In the present communication, design, synthesis and DNA binding activities of the following two peptides are reported: Dns-Gly-Ala-Gln-Lys-Leu-Ala-Cly-Lys-Val-Gly-Thr-Lys-Val-Lys-Val-Gl y-Thr-Lys-Thr - Val-OH (I) and (H-Ala-Lys-Leu-Ala-Thr-Lys-Ala-Gly-Val-Lys-Gln-Gln-Ser-Ile-Gln-Leu-Ile- Thr- Ala-Aca-Lys-Aca)2Lys-Aca]2Lys-Val-OH (II), where Aca = NH(CH2)5CO--; Dns is a residue of 5-dimethylaminonaphtalene-1-sulfonic acid. Peptide I contains a large fraction (ca.30%) of valyl and threonyl residues, which possess a high potential for beta structure formation.

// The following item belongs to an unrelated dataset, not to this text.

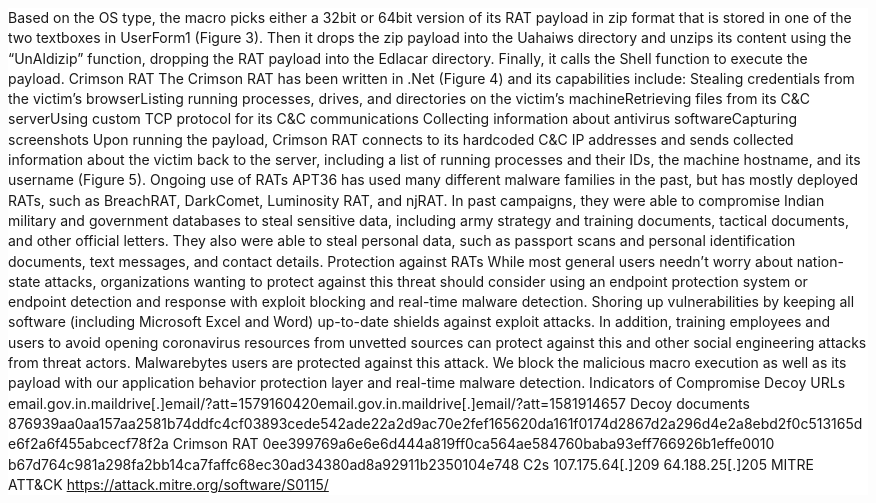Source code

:  Based on the OS type, the macro picks either a 32bit or 64bit version of its RAT payload in zip format that is stored in one of the two textboxes in UserForm1 (Figure 3).    Then it drops the zip payload into the Uahaiws directory and unzips its content using the “UnAldizip” function, dropping the RAT payload into the Edlacar directory. Finally, it calls the Shell function to execute the payload. Crimson RAT The Crimson RAT has been written in .Net (Figure 4) and its capabilities include:  Stealing credentials from the victim’s browserListing running processes, drives, and directories on the victim’s machineRetrieving files from its C&C serverUsing custom TCP protocol for its C&C communications Collecting information about antivirus softwareCapturing screenshots    Upon running the payload, Crimson RAT connects to its hardcoded C&C IP addresses and sends collected information about the victim back to the server, including a list of running processes and their IDs, the machine hostname, and its username (Figure 5).    Ongoing use of RATs APT36 has used many different malware families in the past, but has mostly deployed RATs, such as BreachRAT, DarkComet, Luminosity RAT, and njRAT. In past campaigns, they were able to compromise Indian military and government databases to steal sensitive data, including army strategy and training documents, tactical documents, and other official letters. They also were able to steal personal data, such as passport scans and personal identification documents, text messages, and contact details. Protection against RATs While most general users needn’t worry about nation-state attacks, organizations wanting to protect against this threat should consider using an endpoint protection system or endpoint detection and response with exploit blocking and real-time malware detection.  Shoring up vulnerabilities by keeping all software (including Microsoft Excel and Word) up-to-date shields against exploit attacks. In addition, training employees and users to avoid opening coronavirus resources from unvetted sources can protect against this and other social engineering attacks from threat actors. Malwarebytes users are protected against this attack. We block the malicious macro execution as well as its payload with our application behavior protection layer and real-time malware detection.     Indicators of Compromise Decoy URLs email.gov.in.maildrive[.]email/?att=1579160420email.gov.in.maildrive[.]email/?att=1581914657 Decoy documents 876939aa0aa157aa2581b74ddfc4cf03893cede542ade22a2d9ac70e2fef165620da161f0174d2867d2a296d4e2a8ebd2f0c513165de6f2a6f455abcecf78f2a Crimson RAT 0ee399769a6e6e6d444a819ff0ca564ae584760baba93eff766926b1effe0010 b67d764c981a298fa2bb14ca7faffc68ec30ad34380ad8a92911b2350104e748 C2s 107.175.64[.]209 64.188.25[.]205 MITRE ATT&CK https://attack.mitre.org/software/S0115/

Peptide II contains four repeats of the amino acid sequence present in the presumed DNA binding helix-turn-helix unit of 434 Cro repressor. These four domains are linked in such a way that two domains can interact with two halves a 14 base pair long operator site on DNA. From CD studies we have found that peptide I is in a random coil conformation in the aqueous solution in the presence of 20% trifluoroethanol. By contrast, amino acid residues of peptide II assume alpha helical, beta and random coiled conformations under the same conditions. A change in the secondary structure of the two peptides upon binding to DNA is observed. The difference CD spectra obtained by subtracting the spectra of free DNA from the spectra of peptide I--DNA complexes gives rise to a beta-like pattern. The difference CD spectra obtained for complexes of peptide II with various natural and synthetic DNAs suggest that alpha-beta-transition takes place in the presumed helix-turn-helix repeat units of peptide II upon binding to DNA. Peptide I binds more strongly to poly(dG).poly(dC) than to poly(dA).poly(dT) and polyd(GC)].polyd(GC)]. The binding takes place in the minor DNA groove because minor groove binding antibiotic sibiromycin can displace peptide I from a complex with poly(dG).poly(dC). Analysis of footprinting diagramms shows that peptide I specifically protects phosphodiester bonds within operator sites OR1 and OR2 of phage lambda from nuclease cleavage. By contrast, peptide II does not react specifically with operators OR1, OR2 and OR3 of phage 434 although it forms very tight complexes with DNA which are stable in the presence of 1M NH4F.